Books: Reason or Treason?

  • Share
  • Read Later

(2 of 2)

An Eerie Struggle. Watt skillfully evokes the eerie, secret struggle of a nation to reform its will and its army in midwar and somehow keep the enemy from knowing about it. That wholesale bloodshed did not occur was partly due to the skill of General Henri Pétain, the hero of Verdun. Petain regained the soldiers' confidence with reforms of outrageous army policies on pay and leave and a promise that he would not attack without some hope of local success. But much credit must go to the mutineers themselves.
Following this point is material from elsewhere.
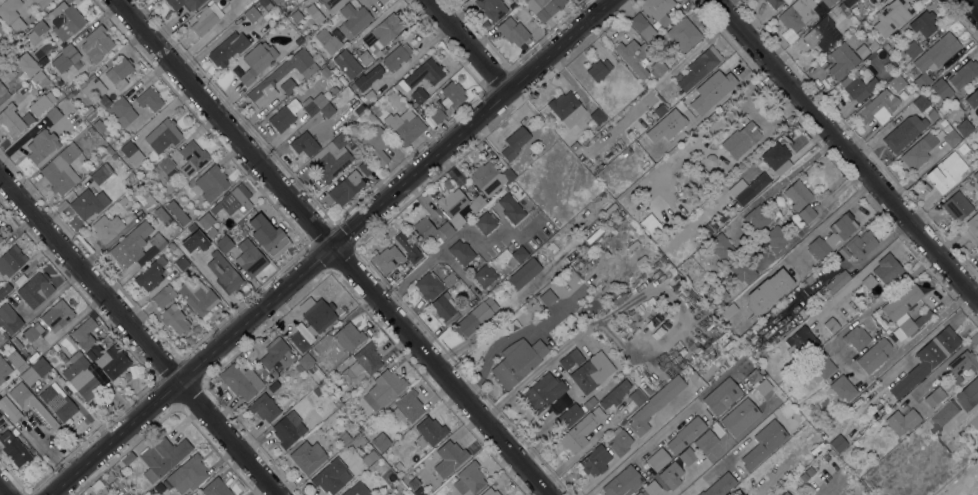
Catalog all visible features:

In an odd way they emerge as something very like heroes, their action as much an evidence of reason as treason. The mass mutinies were largely a form of passive resistance, protesting not so much the war as how the war was being fought. Defecting companies ignored but practically never harmed their officers. They stayed together as units. They never resisted the loyal cavalry—better disciplined because they had not endured the ordeal of prolonged trench warfare—pressed into service to round them up. Until Pétain's reforms, though, they refused to attack.

A Gift from the Kaiser. Appalling as the mutiny was, it was, in retrospect, effective. The army high command abandoned its disastrous policy of attack at all costs. France turned to Georges Clemenceau, a tough leader who clamped down on political freedom but drove the country hard to the end of the war.

That France survived the crisis, of course, owes a little something to German stolidity. The Kaiser's generals did hear of the mutinies. But they could not believe that such goings-on could occur, even among Frenchmen. When they finally launched a tentative thrust in July 1917, it was too late; the attack ran up against one of Pétain's reconditioned divisions and was stopped cold.